Senior investors aren’t just more vulnerable to industry misconduct. They can also be a danger to themselves due to overconfidence in their investment skill, suggests new research from the FINRA Investor Education Foundation. (FINRA is the Financial Industry Regulatory Authority, the U.S. self-regulatory organization.)
FINRA’s investor education arm published a paper that finds overconfidence among senior investors can contribute to risky investing behaviour.
The study from the FINRA Foundation, along with researchers from Duke University and Rush University Medical Center, is based on a survey of 1,200 investors between ages 58 and 101 about financial literacy, confidence in financial knowledge and decision-making.
The researchers found that financial literacy was lowest among the oldest participants in the study, and that the most overconfident respondents were also more likely to take financial risks.

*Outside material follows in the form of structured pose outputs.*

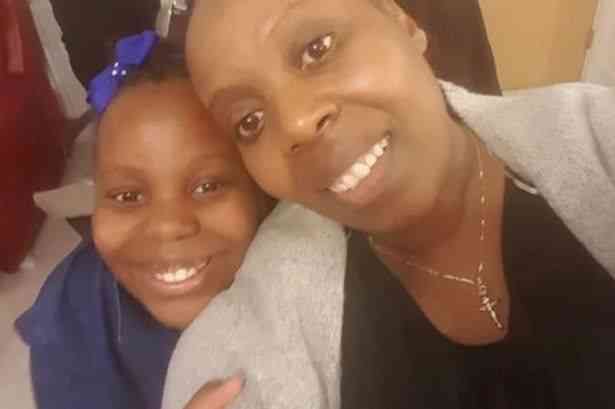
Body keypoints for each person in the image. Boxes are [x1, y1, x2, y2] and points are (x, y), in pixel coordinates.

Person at [163, 0, 615, 407]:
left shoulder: (598, 135)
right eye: (250, 121)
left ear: (403, 23)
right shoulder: (254, 334)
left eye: (317, 49)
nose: (296, 122)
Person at [15, 32, 271, 409]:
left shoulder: (311, 283)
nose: (167, 226)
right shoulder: (71, 318)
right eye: (128, 196)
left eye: (207, 186)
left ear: (260, 188)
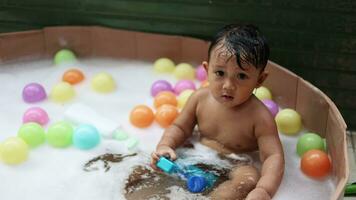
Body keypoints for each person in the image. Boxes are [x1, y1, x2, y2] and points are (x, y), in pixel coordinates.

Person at [151, 24, 284, 200]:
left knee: (248, 179)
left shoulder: (259, 117)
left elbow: (272, 157)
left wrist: (264, 190)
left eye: (242, 76)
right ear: (207, 70)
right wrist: (166, 146)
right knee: (150, 169)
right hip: (195, 154)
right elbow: (180, 127)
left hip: (236, 164)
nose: (228, 85)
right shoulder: (200, 99)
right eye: (220, 73)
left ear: (259, 79)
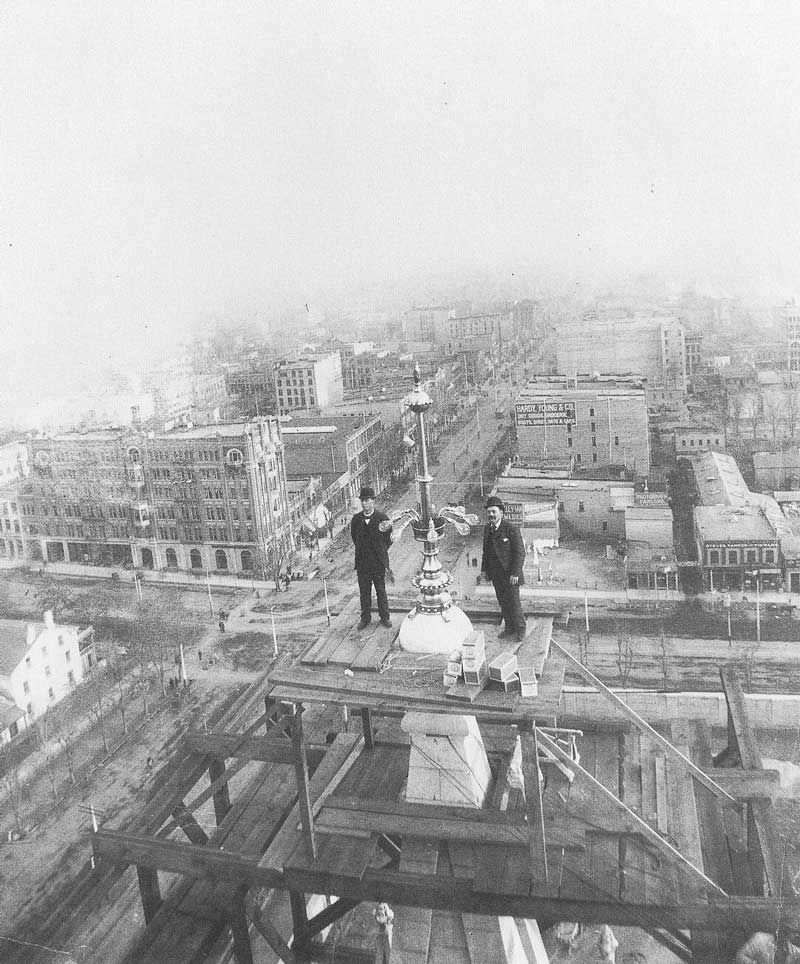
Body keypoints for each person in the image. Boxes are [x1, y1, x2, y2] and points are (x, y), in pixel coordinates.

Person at [480, 494, 526, 641]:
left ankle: (520, 630)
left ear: (501, 512)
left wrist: (515, 573)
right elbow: (486, 552)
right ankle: (509, 628)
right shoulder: (487, 529)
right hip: (496, 574)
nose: (491, 515)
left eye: (494, 511)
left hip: (510, 575)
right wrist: (484, 571)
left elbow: (520, 552)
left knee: (514, 603)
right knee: (503, 602)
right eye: (489, 512)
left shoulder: (511, 528)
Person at [350, 485, 393, 629]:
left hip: (378, 563)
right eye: (363, 500)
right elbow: (355, 538)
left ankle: (385, 617)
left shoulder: (382, 518)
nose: (365, 503)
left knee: (381, 590)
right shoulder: (356, 520)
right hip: (363, 564)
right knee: (364, 592)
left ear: (373, 501)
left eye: (367, 500)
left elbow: (388, 539)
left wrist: (380, 551)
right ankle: (365, 619)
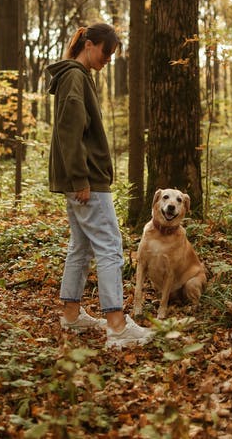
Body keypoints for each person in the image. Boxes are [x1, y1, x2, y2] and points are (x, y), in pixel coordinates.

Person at [47, 23, 154, 349]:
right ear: (89, 44)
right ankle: (117, 326)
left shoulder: (74, 77)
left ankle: (71, 314)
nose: (109, 58)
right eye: (106, 51)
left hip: (84, 179)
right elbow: (69, 131)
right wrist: (80, 178)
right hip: (88, 181)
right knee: (110, 247)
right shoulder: (75, 77)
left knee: (81, 246)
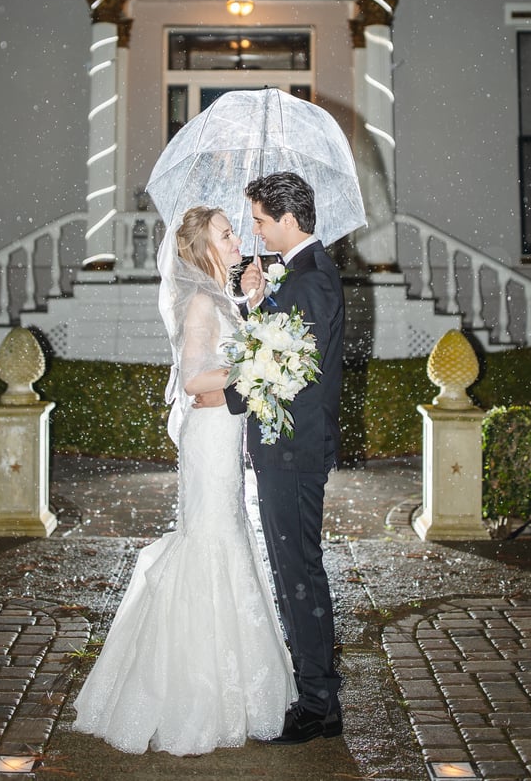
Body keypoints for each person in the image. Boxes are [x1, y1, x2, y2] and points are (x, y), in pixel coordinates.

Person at [71, 206, 297, 756]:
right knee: (210, 538)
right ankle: (190, 691)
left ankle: (231, 684)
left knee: (228, 535)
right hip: (210, 437)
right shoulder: (200, 301)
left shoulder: (223, 298)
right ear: (205, 250)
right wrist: (260, 362)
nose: (237, 237)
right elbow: (197, 376)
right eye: (226, 233)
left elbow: (232, 356)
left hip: (226, 433)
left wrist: (255, 304)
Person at [198, 172, 344, 745]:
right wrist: (258, 299)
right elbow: (277, 348)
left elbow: (284, 372)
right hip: (289, 449)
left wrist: (225, 396)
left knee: (298, 574)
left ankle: (317, 704)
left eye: (258, 220)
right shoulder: (299, 277)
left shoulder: (311, 282)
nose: (255, 230)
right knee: (294, 572)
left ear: (287, 219)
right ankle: (316, 690)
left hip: (293, 450)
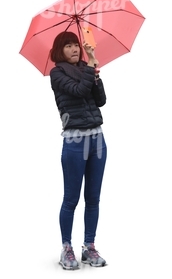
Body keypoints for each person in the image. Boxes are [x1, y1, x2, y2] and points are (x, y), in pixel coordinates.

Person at [49, 31, 107, 270]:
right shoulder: (57, 73)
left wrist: (96, 75)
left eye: (76, 45)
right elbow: (78, 91)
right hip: (74, 142)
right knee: (71, 198)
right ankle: (66, 248)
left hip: (98, 141)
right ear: (59, 51)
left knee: (93, 198)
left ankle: (89, 246)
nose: (74, 49)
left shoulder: (86, 68)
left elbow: (100, 100)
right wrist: (90, 70)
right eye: (68, 46)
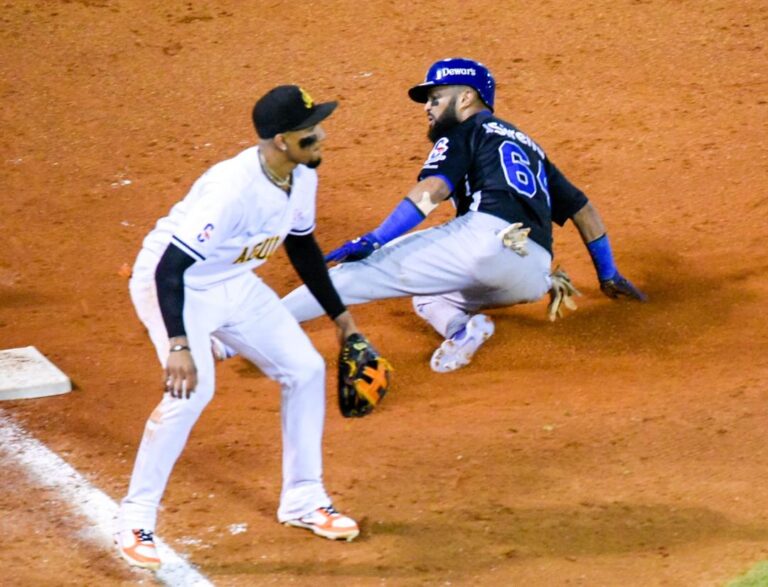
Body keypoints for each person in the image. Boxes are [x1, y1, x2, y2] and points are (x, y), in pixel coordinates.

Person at [114, 85, 365, 571]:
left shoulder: (301, 173)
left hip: (233, 282)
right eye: (309, 132)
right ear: (278, 140)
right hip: (175, 284)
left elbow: (303, 247)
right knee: (191, 390)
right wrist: (180, 344)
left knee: (306, 368)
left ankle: (303, 499)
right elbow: (170, 268)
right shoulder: (231, 189)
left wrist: (342, 318)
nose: (321, 136)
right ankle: (135, 519)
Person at [281, 57, 646, 373]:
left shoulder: (465, 130)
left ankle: (244, 334)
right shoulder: (532, 148)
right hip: (534, 274)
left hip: (484, 242)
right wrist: (608, 274)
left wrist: (375, 239)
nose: (428, 107)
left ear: (467, 97)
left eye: (437, 98)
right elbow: (586, 212)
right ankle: (462, 330)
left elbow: (433, 191)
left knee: (354, 274)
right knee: (430, 296)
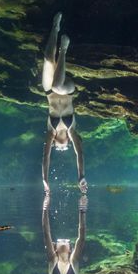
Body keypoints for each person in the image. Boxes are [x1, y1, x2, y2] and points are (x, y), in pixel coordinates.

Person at [42, 13, 88, 194]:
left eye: (58, 149)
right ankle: (64, 49)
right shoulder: (71, 131)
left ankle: (55, 27)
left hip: (49, 92)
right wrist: (81, 176)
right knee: (57, 84)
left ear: (54, 144)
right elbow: (80, 154)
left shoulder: (51, 132)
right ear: (68, 143)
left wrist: (45, 180)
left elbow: (45, 156)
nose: (61, 149)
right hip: (67, 89)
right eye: (65, 148)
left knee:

The relationship between overconfidence and risk tolerance was found in respondents both with and without mild cognitive impairment.
“Financial literacy levels among all Americans are alarmingly low, but among older investors, our research suggests that the challenges are even greater,” said Gerri Walsh, president of the FINRA Foundation. “This is because financial knowledge declines at older ages, but confidence in financial knowledge does not, and the resulting overconfidence can lead to unfortunate financial consequences.”
“Senior investors manage a large share of our nation’s wealth, and risky decisions by aging investors can result in the loss or diminution of a lifetime of personal savings,” Walsh added.
Given the disparity between senior investors’ financial literacy and their confidence, FINRA said that aligning their actual financial literacy levels with their confidence may help protect cocky seniors from overly risky investments.